> _TUGAS YANG DIKERJAKAN_: Salin bagian teks tentang penyebab fraud tanpa mengubah apa pun, mulai dari "Untuk memahami penyebab" dan terus sampai "(Capability), dan rasionalisasi (Rationalization).".

> _TEKS SUMBER_:
Untuk memahami penyebab terjadinya Fraud, maka kita dapat mengacu pada teori yang dikemukanan oleh Cressey, yang menyatakan bahwa Fraud terjadi karena adanya tiga faktor yaitu Kesempatan (Opportunity), Tekanan (Pressure), dan Rasionalisasi (Rationalization). Model Cressey yang dikenal dengan sebutan "Fraud Triangle" ini kemudian dikembangkan lebih lanjut oleh Wolfe dan Hermanson dengan mengajukan model yang disebut "Fraud Diamond". Pada model "Fraud Diamond" yang dipublikasaikan dalam CPA Journal terbitan Desember 2004 mengemukakan bahwa faktor penyebab Fraud terdiri dari Insentif (Incentive), kesempatan (Opportunity), kemampuan (Capability), dan rasionalisasi (Rationalization).
Model Fraud Triangle dan Fraud Diamond adalah model yang fokus pada penjelasan penyebab Fraud dilakukan sehingga kedua model ini dapat dijadikan sebagai dasar dalam mengambil langkah-langkah tindakan atau kebijakan pencegahan Fraud. Pencegahan tindakan Fraud dengan mengacu pada faktor-faktor yang dijelaskan dalam model FraudTriangle dan FraudDiamond akan lebih maksimal jika didukung oleh campur tangan pemerintah dengan mengembangkan sistem terintegrasi, yang pada dasarnya fokus pada bagaimana para pelaku Fraud menggunakan Hasil dari Tindakan Fraud yang dilakukan.
Saat ini Indonesia memang sudah memiliki PPATK (Pusat Pelaporan dan Analisis Transaksi Keuangan), yang salah satu tujuannya adalah mendeteksi transaksi keuangan yang mencurigakan yang mengarah ke pencucian uang sebagai bagian dari tindakan Fraud. Pemerintah dapat memperkuat peran PPATK dengan membangun sebuah sistem terintegrasi sehingga semua transaksi terkait konsumsi yang tercatat (konsumsi yang memiliki catatan di pemerintah karena memerlukan pengurusan izin ke Pemerintah) dapat dilakukan analisis kesesuaian antara nilai transaksi dengan profil pendapatan pelaku transaksi.

> _KUMPULAN DATA_:
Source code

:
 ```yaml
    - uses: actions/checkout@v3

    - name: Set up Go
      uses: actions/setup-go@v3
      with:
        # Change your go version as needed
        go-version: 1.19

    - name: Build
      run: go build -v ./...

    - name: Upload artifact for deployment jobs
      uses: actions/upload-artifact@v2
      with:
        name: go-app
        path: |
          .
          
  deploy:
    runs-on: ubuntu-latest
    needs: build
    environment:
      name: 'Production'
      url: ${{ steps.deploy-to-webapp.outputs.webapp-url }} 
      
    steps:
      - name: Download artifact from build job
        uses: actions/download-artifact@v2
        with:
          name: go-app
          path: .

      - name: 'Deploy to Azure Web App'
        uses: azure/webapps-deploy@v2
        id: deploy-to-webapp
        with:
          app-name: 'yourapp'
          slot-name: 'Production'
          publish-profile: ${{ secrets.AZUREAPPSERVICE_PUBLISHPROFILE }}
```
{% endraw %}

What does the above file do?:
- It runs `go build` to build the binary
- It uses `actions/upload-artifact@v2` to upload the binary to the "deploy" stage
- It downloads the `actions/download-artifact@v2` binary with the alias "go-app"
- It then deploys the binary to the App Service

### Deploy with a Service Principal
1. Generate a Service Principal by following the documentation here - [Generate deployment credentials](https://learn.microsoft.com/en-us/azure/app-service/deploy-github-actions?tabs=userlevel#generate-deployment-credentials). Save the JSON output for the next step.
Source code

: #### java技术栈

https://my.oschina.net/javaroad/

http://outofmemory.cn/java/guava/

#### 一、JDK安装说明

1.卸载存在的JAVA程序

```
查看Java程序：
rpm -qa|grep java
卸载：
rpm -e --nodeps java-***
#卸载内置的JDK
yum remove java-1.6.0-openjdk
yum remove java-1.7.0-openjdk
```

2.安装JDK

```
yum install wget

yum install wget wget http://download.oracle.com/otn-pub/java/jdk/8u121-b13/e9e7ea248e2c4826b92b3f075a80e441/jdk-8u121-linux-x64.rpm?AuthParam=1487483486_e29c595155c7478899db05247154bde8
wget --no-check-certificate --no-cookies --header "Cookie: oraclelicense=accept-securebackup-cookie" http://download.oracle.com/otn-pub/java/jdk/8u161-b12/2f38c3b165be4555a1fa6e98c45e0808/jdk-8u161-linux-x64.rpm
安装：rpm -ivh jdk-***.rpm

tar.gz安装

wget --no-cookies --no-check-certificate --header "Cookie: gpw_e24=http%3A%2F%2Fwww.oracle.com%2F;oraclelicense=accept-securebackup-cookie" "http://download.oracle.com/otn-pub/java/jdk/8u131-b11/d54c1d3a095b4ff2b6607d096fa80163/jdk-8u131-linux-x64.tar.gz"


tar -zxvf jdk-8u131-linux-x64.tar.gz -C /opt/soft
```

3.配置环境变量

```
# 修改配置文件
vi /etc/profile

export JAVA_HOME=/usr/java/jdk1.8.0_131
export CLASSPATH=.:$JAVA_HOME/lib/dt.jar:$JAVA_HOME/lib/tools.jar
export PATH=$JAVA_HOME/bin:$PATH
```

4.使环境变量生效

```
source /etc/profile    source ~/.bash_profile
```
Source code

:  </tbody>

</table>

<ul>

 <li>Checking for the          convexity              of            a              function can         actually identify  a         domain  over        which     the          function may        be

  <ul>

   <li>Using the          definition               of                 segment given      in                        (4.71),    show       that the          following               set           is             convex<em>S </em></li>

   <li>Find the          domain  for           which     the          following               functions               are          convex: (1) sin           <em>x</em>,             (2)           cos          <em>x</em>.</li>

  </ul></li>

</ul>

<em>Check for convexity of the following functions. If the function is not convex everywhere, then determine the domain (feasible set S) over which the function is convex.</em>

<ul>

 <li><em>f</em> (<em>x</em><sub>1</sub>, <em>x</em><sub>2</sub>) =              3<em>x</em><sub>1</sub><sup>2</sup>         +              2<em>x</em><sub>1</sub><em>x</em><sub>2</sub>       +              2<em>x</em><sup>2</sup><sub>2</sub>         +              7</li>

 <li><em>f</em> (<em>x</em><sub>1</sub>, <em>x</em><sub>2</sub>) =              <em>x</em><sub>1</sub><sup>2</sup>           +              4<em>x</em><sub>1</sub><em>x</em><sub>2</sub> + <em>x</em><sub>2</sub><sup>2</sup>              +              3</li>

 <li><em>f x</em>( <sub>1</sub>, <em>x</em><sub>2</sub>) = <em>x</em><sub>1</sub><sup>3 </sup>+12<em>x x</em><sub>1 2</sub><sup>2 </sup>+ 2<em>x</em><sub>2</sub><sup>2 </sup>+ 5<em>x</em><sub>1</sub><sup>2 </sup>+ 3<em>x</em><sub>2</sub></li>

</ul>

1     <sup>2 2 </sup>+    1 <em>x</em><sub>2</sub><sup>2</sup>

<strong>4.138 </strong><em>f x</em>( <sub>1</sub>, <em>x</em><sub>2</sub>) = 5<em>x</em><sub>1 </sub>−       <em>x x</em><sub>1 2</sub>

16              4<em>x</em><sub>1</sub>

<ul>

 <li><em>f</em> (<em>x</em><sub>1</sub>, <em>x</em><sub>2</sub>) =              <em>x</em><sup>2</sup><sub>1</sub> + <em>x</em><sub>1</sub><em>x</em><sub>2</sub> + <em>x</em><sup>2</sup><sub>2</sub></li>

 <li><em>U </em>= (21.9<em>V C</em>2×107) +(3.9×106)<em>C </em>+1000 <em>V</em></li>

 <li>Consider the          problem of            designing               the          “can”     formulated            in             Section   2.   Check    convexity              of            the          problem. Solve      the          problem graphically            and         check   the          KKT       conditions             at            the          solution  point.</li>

> _JAWABAN LATIHAN_:
Untuk memahami penyebab terjadinya Fraud, maka kita dapat mengacu pada teori yang dikemukanan oleh Cressey, yang menyatakan bahwa Fraud terjadi karena adanya tiga faktor yaitu Kesempatan (Opportunity), Tekanan (Pressure), dan Rasionalisasi (Rationalization). Model Cressey yang dikenal dengan sebutan "Fraud Triangle" ini kemudian dikembangkan lebih lanjut oleh Wolfe dan Hermanson dengan mengajukan model yang disebut "Fraud Diamond". Pada model "Fraud Diamond" yang dipublikasaikan dalam CPA Journal terbitan Desember 2004 mengemukakan bahwa faktor penyebab Fraud terdiri dari Insentif (Incentive), kesempatan (Opportunity), kemampuan (Capability), dan rasionalisasi (Rationalization).